Implementation of Gesture Control Robotic Arm for Automation of Industrial Application
DOI:
https://doi.org/10.32628/IJSRST207442Keywords:
DOF, Robotic Arm.Abstract
In today’s world, in almost all sectors, most of the work is done by robots or robotic arm having different number of degree of freedoms (DOF’s) as per the requirement. This project deals with the Design and Implementation of a “Wireless Gesture Controlled Robotic Arm with Vision”. The system design is divided into 3 parts namely: Accelerometer Part, Robotic Arm and Platform. It is fundamentally an Accelerometer based framework which controls a Robotic Arm remotely utilizing a, little and minimal effort, 3-pivot (DOF's) accelerometer by means of RF signals. The Robotic Arm is mounted over a versatile stage which is likewise controlled remotely by another accelerometer. One accelerometer is mounted/joined on the human hand, catching its conduct (motions and stances) and hence the mechanical arm moves in like manner and the other accelerometer is mounted on any of the leg of the client/administrator, catching its motions and stances and in this way the stage moves as needs be. In a nutshell, the robotic arm and platform is synchronised with the gestures and postures of the hand and leg of the user / operator, respectively. The different motions performed by robotic arm are: PICK and PLACE / DROP, RAISING and LOWERING the objects. Also, the motions performed by the platform are: FORWARD, BACKWARD, RIGHT and LEFT.
References
- M. A. Jose and R. de Deus Lopes, “Human–computer interface controlled by the lip,” IEEE J. Biomed. Health Inf., vol. 19, no. 1, pp. 302–308, Jan. 2015.
- C. L. Fall et al., “Wireless sEMG-based body–machine interface for assistive technology devices,” IEEE J. Biomed. Health Informat., vol. 21, no. 4, pp. 967–977, Jul. 2017.
- U. Cˆot´e-Allard, C. L. Fall, A. Campeau-Lecours, C. Gosselin, F. Laviolette, and B. Gosselin, “Transfer learning forsEMG hand gestures recognition using convolutional neural networks,” in Proc. 2017 IEEE Int. Conf. Syst., Man,Cybern., 2017, pp. 1663–1668.
- H. Park et al., “A wireless magnetoresistive sensing system for an intraoral tongue-computer interface,” IEEE Trans. Biomed. Circuits Syst., vol. 6, no. 6, pp. 571–585, Dec. 2012.
- L. N. A. Struijk, L. L. Egsgaard, R. Lontis, M. Gaihede, and B. Bentsen, “Wireless intraoral tongue control of an assistive robotic arm for individuals with tetraplegia,” J. NeuroEng. Rehab., vol. 14, no. 1, p. 110, 2017
- M. N. Sahadat, A. Alreja, and M. Ghovanloo, “Simultaneous multimodal PC access for people with disabilities by integrating head tracking, speech recognition, and tongue motion,” IEEE Trans. Biomed. Circuits Syst., vol. 12, no. 1, pp.192–201, Feb. 2018.

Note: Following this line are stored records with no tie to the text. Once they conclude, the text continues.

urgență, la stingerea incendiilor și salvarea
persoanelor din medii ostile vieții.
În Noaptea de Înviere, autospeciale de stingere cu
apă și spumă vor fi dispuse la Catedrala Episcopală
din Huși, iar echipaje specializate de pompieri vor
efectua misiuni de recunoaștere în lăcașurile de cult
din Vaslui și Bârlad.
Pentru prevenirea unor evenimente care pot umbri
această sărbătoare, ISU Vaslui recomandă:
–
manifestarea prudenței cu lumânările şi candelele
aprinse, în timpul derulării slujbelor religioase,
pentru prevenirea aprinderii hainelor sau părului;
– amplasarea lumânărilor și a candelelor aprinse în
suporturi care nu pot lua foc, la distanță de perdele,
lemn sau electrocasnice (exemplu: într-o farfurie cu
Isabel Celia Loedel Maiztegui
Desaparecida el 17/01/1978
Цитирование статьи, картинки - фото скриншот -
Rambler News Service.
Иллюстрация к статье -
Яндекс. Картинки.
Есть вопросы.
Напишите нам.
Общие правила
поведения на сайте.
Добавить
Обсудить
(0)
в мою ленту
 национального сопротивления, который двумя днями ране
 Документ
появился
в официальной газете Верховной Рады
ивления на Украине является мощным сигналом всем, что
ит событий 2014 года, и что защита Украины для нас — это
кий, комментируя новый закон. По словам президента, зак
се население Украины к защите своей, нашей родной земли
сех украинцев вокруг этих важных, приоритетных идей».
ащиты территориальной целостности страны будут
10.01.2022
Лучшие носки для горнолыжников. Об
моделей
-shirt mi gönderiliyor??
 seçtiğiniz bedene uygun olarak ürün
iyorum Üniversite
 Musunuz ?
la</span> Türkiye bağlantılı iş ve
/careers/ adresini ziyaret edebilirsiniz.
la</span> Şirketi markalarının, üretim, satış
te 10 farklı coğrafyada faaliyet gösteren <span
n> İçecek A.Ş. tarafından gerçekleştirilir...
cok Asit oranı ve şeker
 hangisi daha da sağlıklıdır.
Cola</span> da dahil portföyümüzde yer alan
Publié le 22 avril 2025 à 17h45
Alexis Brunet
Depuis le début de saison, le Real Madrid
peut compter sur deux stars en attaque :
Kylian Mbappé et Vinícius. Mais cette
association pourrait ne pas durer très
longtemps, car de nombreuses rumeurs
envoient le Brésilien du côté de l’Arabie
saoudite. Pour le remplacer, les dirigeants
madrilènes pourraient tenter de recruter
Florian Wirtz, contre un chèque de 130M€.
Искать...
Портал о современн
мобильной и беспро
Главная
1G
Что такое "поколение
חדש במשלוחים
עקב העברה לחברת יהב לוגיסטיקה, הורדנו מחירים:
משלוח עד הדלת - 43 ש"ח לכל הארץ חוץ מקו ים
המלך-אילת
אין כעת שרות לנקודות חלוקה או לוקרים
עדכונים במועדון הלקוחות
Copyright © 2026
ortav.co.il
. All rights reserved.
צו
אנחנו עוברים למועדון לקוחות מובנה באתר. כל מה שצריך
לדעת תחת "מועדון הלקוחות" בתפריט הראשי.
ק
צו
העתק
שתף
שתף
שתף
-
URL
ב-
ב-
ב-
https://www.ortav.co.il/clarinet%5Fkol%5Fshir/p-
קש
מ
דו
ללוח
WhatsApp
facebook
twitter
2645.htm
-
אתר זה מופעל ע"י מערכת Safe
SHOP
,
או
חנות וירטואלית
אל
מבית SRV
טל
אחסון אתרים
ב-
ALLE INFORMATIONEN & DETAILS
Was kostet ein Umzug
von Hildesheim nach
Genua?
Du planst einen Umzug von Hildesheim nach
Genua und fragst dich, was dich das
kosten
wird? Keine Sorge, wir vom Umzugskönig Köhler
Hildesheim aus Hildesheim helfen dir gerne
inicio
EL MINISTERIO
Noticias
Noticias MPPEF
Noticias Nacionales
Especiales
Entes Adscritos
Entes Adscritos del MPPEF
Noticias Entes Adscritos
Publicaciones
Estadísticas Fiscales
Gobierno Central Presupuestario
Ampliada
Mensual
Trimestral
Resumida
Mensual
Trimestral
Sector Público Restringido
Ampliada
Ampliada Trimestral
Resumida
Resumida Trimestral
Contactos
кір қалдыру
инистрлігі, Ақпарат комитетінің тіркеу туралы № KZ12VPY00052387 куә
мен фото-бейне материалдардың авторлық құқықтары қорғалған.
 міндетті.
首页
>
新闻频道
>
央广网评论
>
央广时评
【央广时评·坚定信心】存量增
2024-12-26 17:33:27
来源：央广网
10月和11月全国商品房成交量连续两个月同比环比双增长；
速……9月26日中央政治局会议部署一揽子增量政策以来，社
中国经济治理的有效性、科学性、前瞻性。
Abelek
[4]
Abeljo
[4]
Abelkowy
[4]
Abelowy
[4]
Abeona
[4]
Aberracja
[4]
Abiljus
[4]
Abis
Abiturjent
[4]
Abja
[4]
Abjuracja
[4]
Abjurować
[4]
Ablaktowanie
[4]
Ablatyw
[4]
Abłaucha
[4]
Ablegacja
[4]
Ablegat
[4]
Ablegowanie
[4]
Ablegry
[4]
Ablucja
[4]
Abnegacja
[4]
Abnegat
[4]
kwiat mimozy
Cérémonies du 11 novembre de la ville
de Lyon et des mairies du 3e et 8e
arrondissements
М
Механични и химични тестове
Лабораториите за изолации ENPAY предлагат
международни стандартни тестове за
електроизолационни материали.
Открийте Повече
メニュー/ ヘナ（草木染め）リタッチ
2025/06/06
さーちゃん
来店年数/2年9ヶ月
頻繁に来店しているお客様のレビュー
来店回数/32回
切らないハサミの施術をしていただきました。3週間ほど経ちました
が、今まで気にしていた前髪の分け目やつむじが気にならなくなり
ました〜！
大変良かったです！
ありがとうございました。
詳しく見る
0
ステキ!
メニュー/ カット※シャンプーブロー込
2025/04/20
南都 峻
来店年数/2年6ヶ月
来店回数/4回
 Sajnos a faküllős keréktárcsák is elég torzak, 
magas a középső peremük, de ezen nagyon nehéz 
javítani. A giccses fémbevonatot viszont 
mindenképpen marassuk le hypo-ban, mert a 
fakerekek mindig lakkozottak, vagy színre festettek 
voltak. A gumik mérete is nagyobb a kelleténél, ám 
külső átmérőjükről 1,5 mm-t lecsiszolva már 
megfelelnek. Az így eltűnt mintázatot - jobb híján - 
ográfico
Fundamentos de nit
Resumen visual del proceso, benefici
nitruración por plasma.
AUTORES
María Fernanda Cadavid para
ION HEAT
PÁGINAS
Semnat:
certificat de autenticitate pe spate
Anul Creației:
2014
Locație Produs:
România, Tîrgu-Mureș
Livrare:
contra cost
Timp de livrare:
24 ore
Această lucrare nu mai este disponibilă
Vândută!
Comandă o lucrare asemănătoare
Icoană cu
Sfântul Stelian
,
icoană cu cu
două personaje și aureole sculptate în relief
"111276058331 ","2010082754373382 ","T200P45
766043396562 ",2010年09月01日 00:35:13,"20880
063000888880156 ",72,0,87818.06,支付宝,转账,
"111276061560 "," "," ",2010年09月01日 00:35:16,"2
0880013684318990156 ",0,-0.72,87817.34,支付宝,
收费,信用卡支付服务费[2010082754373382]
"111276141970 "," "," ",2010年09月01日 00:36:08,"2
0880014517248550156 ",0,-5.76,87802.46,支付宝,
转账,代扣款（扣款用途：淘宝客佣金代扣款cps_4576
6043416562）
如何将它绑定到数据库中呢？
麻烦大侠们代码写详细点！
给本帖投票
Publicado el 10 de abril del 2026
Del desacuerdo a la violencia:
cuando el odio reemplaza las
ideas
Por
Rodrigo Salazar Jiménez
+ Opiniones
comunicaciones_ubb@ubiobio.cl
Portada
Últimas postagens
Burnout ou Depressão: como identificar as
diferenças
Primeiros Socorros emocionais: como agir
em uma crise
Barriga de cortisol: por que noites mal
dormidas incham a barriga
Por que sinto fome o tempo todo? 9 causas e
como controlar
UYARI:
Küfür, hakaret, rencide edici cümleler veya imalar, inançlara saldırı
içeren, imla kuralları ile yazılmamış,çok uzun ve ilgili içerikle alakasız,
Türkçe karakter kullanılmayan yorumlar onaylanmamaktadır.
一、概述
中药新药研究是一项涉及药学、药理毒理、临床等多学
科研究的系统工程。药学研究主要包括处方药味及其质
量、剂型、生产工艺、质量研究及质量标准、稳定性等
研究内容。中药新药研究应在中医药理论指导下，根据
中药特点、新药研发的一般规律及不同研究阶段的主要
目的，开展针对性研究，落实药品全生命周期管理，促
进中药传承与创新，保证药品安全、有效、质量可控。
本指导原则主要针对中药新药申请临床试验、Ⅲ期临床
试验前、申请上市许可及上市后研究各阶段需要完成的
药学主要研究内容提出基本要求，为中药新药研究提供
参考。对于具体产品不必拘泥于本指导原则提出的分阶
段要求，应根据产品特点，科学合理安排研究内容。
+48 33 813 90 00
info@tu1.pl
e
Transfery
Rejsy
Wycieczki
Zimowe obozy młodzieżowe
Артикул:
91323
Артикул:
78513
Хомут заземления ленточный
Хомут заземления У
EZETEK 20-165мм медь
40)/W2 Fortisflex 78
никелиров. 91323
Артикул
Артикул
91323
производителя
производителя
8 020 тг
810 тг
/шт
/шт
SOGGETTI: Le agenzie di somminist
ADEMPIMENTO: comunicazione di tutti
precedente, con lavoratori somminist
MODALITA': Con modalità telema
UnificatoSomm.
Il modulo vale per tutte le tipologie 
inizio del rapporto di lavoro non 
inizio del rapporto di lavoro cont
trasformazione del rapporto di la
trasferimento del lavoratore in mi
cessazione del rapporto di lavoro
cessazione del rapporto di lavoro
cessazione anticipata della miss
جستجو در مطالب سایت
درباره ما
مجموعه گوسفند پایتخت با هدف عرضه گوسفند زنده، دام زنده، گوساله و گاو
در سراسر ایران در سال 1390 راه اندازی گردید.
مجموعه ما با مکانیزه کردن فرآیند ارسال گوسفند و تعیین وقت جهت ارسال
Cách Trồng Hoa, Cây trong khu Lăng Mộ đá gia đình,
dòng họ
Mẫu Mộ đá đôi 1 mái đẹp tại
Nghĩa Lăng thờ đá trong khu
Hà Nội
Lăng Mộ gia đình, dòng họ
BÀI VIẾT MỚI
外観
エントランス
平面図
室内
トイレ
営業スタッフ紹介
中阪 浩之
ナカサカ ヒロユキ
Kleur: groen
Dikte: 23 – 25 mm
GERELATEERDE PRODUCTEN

- B. Hudgins, P. Parker, and R. N. Scott, “A new strategy for multifunction myoelectric control,” IEEE Trans. Biomed. Eng., vol. 40, no. 1, pp. 82–94, Jan. 1993.
- Pedro Neto, J. Norberto Pires, A. Paulo Moreira, “Accelerometer-Based Control of an Industrial Robotic Arm” Available at: http://arxiv.org/ftp/arxiv/projects/1309/1309.2090.pdf
- Dr. R. V. Dharaskar, S. A. Chhabria, Sandeep Ganorkar, “Robotic Arm Control Using Gesture and Voice”, In International Journal of Computer, Information Technology & Bioinformatics (IJCITB), Vol. 1, Issue 1, pp. 41-46 Available at: http://www.ijcitb.com/issues/project_9.pdf
- S. Waldherr, R. Romero and S. Thrun, 2000, “A gesture based interface for human-robot interaction”, In Autonomous Robots in Springer, vol. 9, Issue 2, pp. 151-173.
Downloads
Published
Issue
Section
License
Copyright (c) IJSRST
This work is licensed under a Creative Commons Attribution 4.0 International License.